Тут же вспомянули сторонку свою родимую и объединенные тихой и радостной благодарностью к ней умолкли, вслушиваясь в перестук колес…
Но быстро пробежала череда приятного и радостного мимо Кати, и опять виделся ей одинокий за околицей тополь, и рядом с ним — Иван. Ссутулившийся, в телогрейке, сидорок — в руках. Какой-то внезапно осиротелый. Точно разом и навсегда отрубленный от родных. От отца, от жены, от сына… Толпились низко злые непролившиеся облака, отрешенно шуршал сохлой осенью тополь, а мимо вниз по угору, к зябнущему Иртышу, к переправе, уже подвигался обоз новобранцев. Молчащий, вслушивающийся в себя, как пухом облепленный бабами, ребятишками и стариками. И слышался только вязкий позвяк копыт и колес о камни и сырые скрипы телег…
Улыбка Кати стала остывать…
Митька достал из своего баульчика тетрадку и остро отточенный карандаш. С обложки тетрадки сморщенным, мудрым яблоком улыбался народный поэт Абай в тюбетейке. Пониже него было написано: «Дорожные наблюдения и впечатления Дмитрия Колоскова».
Раскрыв тетрадь, Митька посмотрел в окно, на убегающие лесистые взгорки, на пятящиеся в небо высокие скалы. Укрепил поудобнее руку на баульчике и написал: «Природа горного Алтая довольно-таки разнообразна и интересна».
Панкрат Никитич проследил за Митькиным взглядом в окно, затем за петляющим карандашом, любознательно спросил:
— Митя, и чего это ты отметил в тетрадку?

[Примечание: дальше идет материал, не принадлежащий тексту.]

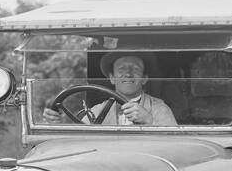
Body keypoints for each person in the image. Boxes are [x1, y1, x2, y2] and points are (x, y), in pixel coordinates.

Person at [40, 53, 177, 126]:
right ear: (112, 78)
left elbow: (178, 146)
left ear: (144, 79)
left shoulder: (159, 108)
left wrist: (149, 121)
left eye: (135, 69)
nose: (128, 73)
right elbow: (79, 138)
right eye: (121, 69)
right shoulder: (98, 110)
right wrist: (58, 124)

— Я записываю дорожные впечатления, дедушка. Мне так посоветовал Боря. Мой друг, — объяснил Митька и озабоченно добавил: — Боюсь только, не хватит тетрадки — дорога предстоит еще довольно-таки длинная.
— Ишь ты! — хлопнул себя по коленям старик и поделился со всеми восхищенным взглядом.

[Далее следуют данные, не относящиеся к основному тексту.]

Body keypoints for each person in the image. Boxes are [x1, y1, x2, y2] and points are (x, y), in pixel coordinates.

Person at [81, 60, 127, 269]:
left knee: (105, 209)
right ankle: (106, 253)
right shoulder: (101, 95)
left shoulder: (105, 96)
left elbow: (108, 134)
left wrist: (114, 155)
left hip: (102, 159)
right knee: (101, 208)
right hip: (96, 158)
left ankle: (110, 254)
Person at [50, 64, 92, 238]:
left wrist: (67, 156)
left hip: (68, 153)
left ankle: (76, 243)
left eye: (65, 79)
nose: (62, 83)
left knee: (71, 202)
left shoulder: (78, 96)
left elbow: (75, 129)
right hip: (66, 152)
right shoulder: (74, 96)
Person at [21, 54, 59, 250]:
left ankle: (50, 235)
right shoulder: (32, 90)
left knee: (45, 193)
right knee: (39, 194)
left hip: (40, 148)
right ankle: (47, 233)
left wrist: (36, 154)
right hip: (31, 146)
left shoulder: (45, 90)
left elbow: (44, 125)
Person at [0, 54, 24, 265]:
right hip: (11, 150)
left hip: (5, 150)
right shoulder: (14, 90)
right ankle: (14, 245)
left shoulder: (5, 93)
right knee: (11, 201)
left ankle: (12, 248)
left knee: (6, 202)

Катя погладила Митькину голову, сказала:
— Он у нас круглый отличник! — но увидев смущение Митьки, смягчая его, поспешно добавила: — Как и его друг Боря.

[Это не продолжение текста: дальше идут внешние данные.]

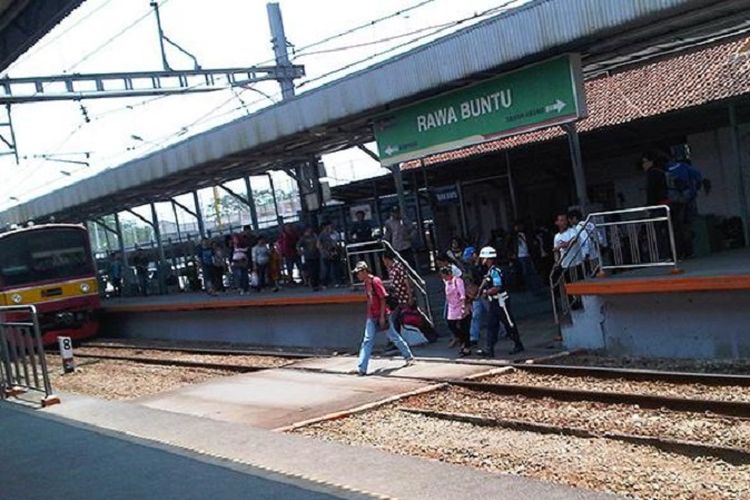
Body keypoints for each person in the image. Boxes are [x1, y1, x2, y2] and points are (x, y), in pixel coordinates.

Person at [352, 261, 414, 376]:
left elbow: (383, 299)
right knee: (367, 340)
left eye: (359, 273)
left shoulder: (375, 281)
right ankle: (362, 367)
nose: (358, 276)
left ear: (365, 271)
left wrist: (381, 317)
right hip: (372, 315)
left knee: (393, 336)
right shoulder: (366, 283)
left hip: (382, 314)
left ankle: (408, 356)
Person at [476, 246, 524, 357]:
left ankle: (518, 344)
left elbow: (497, 287)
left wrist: (486, 292)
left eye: (484, 258)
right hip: (493, 302)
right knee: (491, 325)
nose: (482, 260)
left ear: (488, 258)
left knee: (509, 323)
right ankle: (489, 349)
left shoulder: (495, 271)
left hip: (501, 302)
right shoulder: (490, 271)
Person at [440, 265, 471, 357]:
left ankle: (466, 347)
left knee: (464, 327)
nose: (444, 278)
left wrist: (463, 306)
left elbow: (462, 294)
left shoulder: (458, 281)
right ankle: (461, 340)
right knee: (451, 324)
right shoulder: (446, 282)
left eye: (445, 275)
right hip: (451, 307)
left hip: (460, 305)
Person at [507, 221, 542, 292]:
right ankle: (528, 287)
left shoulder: (526, 234)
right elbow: (508, 245)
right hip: (520, 255)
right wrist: (511, 254)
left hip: (528, 254)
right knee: (525, 272)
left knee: (532, 271)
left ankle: (535, 286)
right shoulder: (513, 236)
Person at [462, 246, 485, 346]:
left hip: (485, 292)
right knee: (475, 315)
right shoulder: (471, 268)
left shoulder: (482, 265)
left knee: (494, 313)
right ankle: (473, 337)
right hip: (477, 294)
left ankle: (505, 330)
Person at [318, 221, 341, 287]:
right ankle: (324, 283)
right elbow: (319, 244)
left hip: (334, 252)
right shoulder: (322, 234)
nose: (330, 227)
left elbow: (338, 242)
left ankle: (336, 281)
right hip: (326, 253)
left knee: (335, 268)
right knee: (326, 269)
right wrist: (323, 251)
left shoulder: (335, 233)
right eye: (328, 226)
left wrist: (337, 248)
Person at [297, 226, 321, 291]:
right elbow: (298, 245)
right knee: (311, 271)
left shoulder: (314, 236)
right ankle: (313, 284)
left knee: (317, 270)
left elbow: (318, 244)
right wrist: (300, 252)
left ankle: (317, 283)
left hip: (316, 255)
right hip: (308, 256)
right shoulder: (303, 238)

Митька мягко отстранился от материной руки, склонился к тетрадке и запетлял карандашом дальше.
В прошлом году, вконец измученный обещаниями, Митька не выдержал и пошел записываться в школу сам. Один.
А что на самом-то деле! Обещают, обещают каждый день, а сами не ведут. Ни мама, ни дедушка! Давно уж все записались: и Вадька Пуд, и Гостенек, и… и… ну все-все! А у него и пенал уже есть, и две тетрадки, и карандаш, и стиральная резинка, и чернильница-непроливашка, и… портфель… будет… наверное… И не записан! До сих пор! Август на дворе!
Митька вымыл на крыльце в тазу ноги, посмотрел на утреннее, но уже снопастое солнце, — жарковато, пожалуй, будет, подумал, однако пошел в дом, надел короткие вельветовые штаны, застегнув у колен пуговицы, затем носки, ботинки и свою, любимую капитанку — длинный зеленый шерстяной пиджак с двумя рядами золотых пуговок, пущенных по животу, и двумя — из шелковых шнурков — якорями на обшлагах рукавов. На пуговках, само собой, тоже якорьки.